On October 5, 2009, he was named operator of the year by the Nation's Restaurant News during the publication's golden anniversary celebration at the 50th anniversary Multi-Unit Foodservice Operators (MUFSO) conference.

===Le Duff America===
In March 2011, Groupe Le Duff, a French restaurant group, acquired the Bruegger's chain and its subsidiaries from the private equity firm Sun Capital Partners, earning ownership a return of 36% per year, or 13 times, on its investment and making Groupe Le Duff the second largest bakery café group in the world. Greco was named CEO of the company's American restaurant holdings, under the name Le Duff America, headquartered in Burlington, Vermont; Dallas, Texas; and Toronto, Ontario, Canada. During his tenure, Le Duff America was the parent company of the restaurant chains Bruegger's, La Madeleine, Mimi's Cafe, Brioche Dorée, Timothy's World Coffee, Michel's Bakery Café, mmmuffins, as well as several others. The group, under him, ran over 600 restaurants and annually saw about $450 million in revenue. In December 2011, he announced he would be leaving the company at the end of the year to pursue other opportunities.

===Sbarro===
In January 2012, Greco joined Sbarro as CEO, president, and board member. Sbarro, then headquartered in Melville, Huntington, New York, was one of the world's leading Italian quick service restaurant chains and the largest "shopping mall-focused" restaurant concept in the world. Under him, Sbarro operated 1,100 restaurants in nearly 45 countries.

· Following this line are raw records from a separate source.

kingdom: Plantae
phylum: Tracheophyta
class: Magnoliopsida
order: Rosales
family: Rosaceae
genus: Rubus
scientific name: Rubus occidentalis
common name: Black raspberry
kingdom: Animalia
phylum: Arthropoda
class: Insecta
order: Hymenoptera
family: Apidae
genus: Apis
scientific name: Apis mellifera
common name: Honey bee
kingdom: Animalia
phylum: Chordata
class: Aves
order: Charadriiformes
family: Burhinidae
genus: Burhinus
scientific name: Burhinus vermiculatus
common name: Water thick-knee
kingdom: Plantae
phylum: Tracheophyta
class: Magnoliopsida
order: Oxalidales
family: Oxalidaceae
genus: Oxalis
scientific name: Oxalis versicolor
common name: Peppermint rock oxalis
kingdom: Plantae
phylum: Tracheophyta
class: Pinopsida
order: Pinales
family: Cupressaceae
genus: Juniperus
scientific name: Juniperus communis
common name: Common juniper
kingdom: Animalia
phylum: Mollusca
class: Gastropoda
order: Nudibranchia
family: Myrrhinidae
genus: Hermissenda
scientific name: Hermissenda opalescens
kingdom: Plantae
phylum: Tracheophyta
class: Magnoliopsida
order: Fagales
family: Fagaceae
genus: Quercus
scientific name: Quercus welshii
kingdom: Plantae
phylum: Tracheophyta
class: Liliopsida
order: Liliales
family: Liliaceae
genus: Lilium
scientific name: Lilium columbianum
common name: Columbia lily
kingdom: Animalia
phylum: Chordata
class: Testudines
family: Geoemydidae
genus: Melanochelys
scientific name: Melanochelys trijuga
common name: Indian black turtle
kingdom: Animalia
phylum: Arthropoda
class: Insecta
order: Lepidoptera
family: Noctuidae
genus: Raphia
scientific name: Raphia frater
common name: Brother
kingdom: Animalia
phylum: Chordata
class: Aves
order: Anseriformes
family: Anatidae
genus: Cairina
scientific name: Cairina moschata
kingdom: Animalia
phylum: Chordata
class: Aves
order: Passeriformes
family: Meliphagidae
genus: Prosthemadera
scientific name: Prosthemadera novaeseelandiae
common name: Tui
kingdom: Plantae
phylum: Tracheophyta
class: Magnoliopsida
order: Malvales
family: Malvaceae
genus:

Greco, credited with the strong performance and growth of Bruegger's, was recruited to Sbarro to lead its turnaround. Confident about Sbarro's prospects, he designed a short-term strategic plan calling for a focus on "people, place, product and positioning." Longer term, he implemented plans to shift Sbarro from its quick-service, food court based, status into the fast casual arena. He centered on making Sbarro the preeminent fast-casual Italian brand worldwide, an unclaimed position, and one he felt fit Sbarro well. He improved the quality and variety of products, ingredients and preparation. His changes also included an increased emphasis on employee hospitality and a shift from its shopping mall focus to a more store front oriented concept. He believed accomplishing these initiatives would position the firm into fast-casual preeminence. He left the company in late 2013.

===Consulting and Board assignments===
Since leaving Sbarro, Greco has held a number of interim executive leadership positions and consulting assignments. These have included President of Newk's Eatery from 2014 to 2016, CEO of True Drinks, Inc. from 2017 to 2018, and Interim CEO of Palm Beach County Food Bank from 2020 to 2021. While at Newks, Greco developed an expansion plan that grew the chain 70% ranking it as the 5th fastest growing chain and resulting in its inclusion in the Nation's Restaurant News' Top 200 for the first time. While at the Palm Beach County Food Bank, he led the charity during the COVID-19 pandemic through the largest increase in demand in its history with distribution increasing three-fold to 2 million pounds of food per month.